#### DATA:
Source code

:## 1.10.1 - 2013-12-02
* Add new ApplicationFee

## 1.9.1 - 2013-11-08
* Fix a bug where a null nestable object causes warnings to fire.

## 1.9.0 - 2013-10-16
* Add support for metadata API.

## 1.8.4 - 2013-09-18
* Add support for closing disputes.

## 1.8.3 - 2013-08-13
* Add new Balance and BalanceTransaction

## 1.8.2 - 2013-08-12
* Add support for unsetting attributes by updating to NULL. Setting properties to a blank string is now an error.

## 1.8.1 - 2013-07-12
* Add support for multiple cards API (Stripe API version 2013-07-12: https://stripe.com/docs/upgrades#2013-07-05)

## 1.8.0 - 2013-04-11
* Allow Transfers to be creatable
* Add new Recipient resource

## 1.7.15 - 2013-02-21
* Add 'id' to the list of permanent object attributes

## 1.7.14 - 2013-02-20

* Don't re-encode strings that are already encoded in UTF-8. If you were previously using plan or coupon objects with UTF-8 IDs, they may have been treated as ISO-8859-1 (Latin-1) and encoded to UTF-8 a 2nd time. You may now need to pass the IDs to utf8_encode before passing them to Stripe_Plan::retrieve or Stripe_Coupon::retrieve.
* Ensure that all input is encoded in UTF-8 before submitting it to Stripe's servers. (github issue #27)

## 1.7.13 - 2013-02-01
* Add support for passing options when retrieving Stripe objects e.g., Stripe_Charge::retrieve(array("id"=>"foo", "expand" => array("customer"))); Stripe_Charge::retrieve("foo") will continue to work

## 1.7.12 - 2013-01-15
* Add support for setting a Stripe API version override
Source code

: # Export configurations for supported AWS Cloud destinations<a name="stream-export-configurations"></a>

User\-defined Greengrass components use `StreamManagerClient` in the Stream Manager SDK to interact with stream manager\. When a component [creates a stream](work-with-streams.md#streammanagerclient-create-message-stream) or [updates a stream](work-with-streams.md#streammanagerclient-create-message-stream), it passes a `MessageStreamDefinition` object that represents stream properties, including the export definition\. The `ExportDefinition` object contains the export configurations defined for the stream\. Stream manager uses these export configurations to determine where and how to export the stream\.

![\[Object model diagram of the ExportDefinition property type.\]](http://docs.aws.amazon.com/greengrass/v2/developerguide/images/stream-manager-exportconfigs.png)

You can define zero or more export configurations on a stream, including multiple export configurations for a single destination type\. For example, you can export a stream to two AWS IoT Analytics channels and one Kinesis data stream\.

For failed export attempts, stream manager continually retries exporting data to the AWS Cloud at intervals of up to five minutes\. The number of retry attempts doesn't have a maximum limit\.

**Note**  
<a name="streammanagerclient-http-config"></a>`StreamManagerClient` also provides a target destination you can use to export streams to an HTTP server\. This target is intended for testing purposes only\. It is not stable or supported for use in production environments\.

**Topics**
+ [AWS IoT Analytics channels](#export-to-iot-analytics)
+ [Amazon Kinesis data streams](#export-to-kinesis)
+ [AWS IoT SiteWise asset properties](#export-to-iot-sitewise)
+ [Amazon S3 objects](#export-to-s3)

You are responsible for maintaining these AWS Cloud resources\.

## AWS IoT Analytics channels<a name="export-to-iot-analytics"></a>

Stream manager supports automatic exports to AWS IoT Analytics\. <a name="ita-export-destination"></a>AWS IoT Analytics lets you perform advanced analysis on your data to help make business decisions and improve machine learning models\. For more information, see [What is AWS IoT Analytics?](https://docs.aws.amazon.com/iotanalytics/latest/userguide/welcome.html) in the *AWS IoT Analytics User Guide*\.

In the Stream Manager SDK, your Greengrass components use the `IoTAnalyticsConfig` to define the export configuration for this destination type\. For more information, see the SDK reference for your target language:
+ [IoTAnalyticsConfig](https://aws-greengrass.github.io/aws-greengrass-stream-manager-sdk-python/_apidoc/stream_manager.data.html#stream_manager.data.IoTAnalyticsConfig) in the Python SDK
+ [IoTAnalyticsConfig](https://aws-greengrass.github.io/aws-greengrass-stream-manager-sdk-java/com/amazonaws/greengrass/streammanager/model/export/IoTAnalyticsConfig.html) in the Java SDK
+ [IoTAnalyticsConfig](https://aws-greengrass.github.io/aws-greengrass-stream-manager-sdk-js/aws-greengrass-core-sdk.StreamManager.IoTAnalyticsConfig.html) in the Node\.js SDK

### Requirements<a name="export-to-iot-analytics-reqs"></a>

#### TASK OBJECTIVE:
Reproduce the records above, substituting "Stream Manager toolkit" for every occurrence of "Stream Manager SDK" and changing nothing else.

#### THE COMPLETED TASK:
Source code

:## 1.10.1 - 2013-12-02
* Add new ApplicationFee

## 1.9.1 - 2013-11-08
* Fix a bug where a null nestable object causes warnings to fire.

## 1.9.0 - 2013-10-16
* Add support for metadata API.

## 1.8.4 - 2013-09-18
* Add support for closing disputes.

## 1.8.3 - 2013-08-13
* Add new Balance and BalanceTransaction

## 1.8.2 - 2013-08-12
* Add support for unsetting attributes by updating to NULL. Setting properties to a blank string is now an error.

## 1.8.1 - 2013-07-12
* Add support for multiple cards API (Stripe API version 2013-07-12: https://stripe.com/docs/upgrades#2013-07-05)

## 1.8.0 - 2013-04-11
* Allow Transfers to be creatable
* Add new Recipient resource

## 1.7.15 - 2013-02-21
* Add 'id' to the list of permanent object attributes

## 1.7.14 - 2013-02-20

* Don't re-encode strings that are already encoded in UTF-8. If you were previously using plan or coupon objects with UTF-8 IDs, they may have been treated as ISO-8859-1 (Latin-1) and encoded to UTF-8 a 2nd time. You may now need to pass the IDs to utf8_encode before passing them to Stripe_Plan::retrieve or Stripe_Coupon::retrieve.
* Ensure that all input is encoded in UTF-8 before submitting it to Stripe's servers. (github issue #27)

## 1.7.13 - 2013-02-01
* Add support for passing options when retrieving Stripe objects e.g., Stripe_Charge::retrieve(array("id"=>"foo", "expand" => array("customer"))); Stripe_Charge::retrieve("foo") will continue to work

## 1.7.12 - 2013-01-15
* Add support for setting a Stripe API version override
Source code

: # Export configurations for supported AWS Cloud destinations<a name="stream-export-configurations"></a>

User\-defined Greengrass components use `StreamManagerClient` in the Stream Manager toolkit to interact with stream manager\. When a component [creates a stream](work-with-streams.md#streammanagerclient-create-message-stream) or [updates a stream](work-with-streams.md#streammanagerclient-create-message-stream), it passes a `MessageStreamDefinition` object that represents stream properties, including the export definition\. The `ExportDefinition` object contains the export configurations defined for the stream\. Stream manager uses these export configurations to determine where and how to export the stream\.

![\[Object model diagram of the ExportDefinition property type.\]](http://docs.aws.amazon.com/greengrass/v2/developerguide/images/stream-manager-exportconfigs.png)

You can define zero or more export configurations on a stream, including multiple export configurations for a single destination type\. For example, you can export a stream to two AWS IoT Analytics channels and one Kinesis data stream\.

For failed export attempts, stream manager continually retries exporting data to the AWS Cloud at intervals of up to five minutes\. The number of retry attempts doesn't have a maximum limit\.

**Note**  
<a name="streammanagerclient-http-config"></a>`StreamManagerClient` also provides a target destination you can use to export streams to an HTTP server\. This target is intended for testing purposes only\. It is not stable or supported for use in production environments\.

**Topics**
+ [AWS IoT Analytics channels](#export-to-iot-analytics)
+ [Amazon Kinesis data streams](#export-to-kinesis)
+ [AWS IoT SiteWise asset properties](#export-to-iot-sitewise)
+ [Amazon S3 objects](#export-to-s3)

You are responsible for maintaining these AWS Cloud resources\.

## AWS IoT Analytics channels<a name="export-to-iot-analytics"></a>

Stream manager supports automatic exports to AWS IoT Analytics\. <a name="ita-export-destination"></a>AWS IoT Analytics lets you perform advanced analysis on your data to help make business decisions and improve machine learning models\. For more information, see [What is AWS IoT Analytics?](https://docs.aws.amazon.com/iotanalytics/latest/userguide/welcome.html) in the *AWS IoT Analytics User Guide*\.

In the Stream Manager toolkit, your Greengrass components use the `IoTAnalyticsConfig` to define the export configuration for this destination type\. For more information, see the SDK reference for your target language:
+ [IoTAnalyticsConfig](https://aws-greengrass.github.io/aws-greengrass-stream-manager-sdk-python/_apidoc/stream_manager.data.html#stream_manager.data.IoTAnalyticsConfig) in the Python SDK
+ [IoTAnalyticsConfig](https://aws-greengrass.github.io/aws-greengrass-stream-manager-sdk-java/com/amazonaws/greengrass/streammanager/model/export/IoTAnalyticsConfig.html) in the Java SDK
+ [IoTAnalyticsConfig](https://aws-greengrass.github.io/aws-greengrass-stream-manager-sdk-js/aws-greengrass-core-sdk.StreamManager.IoTAnalyticsConfig.html) in the Node\.js SDK

### Requirements<a name="export-to-iot-analytics-reqs"></a>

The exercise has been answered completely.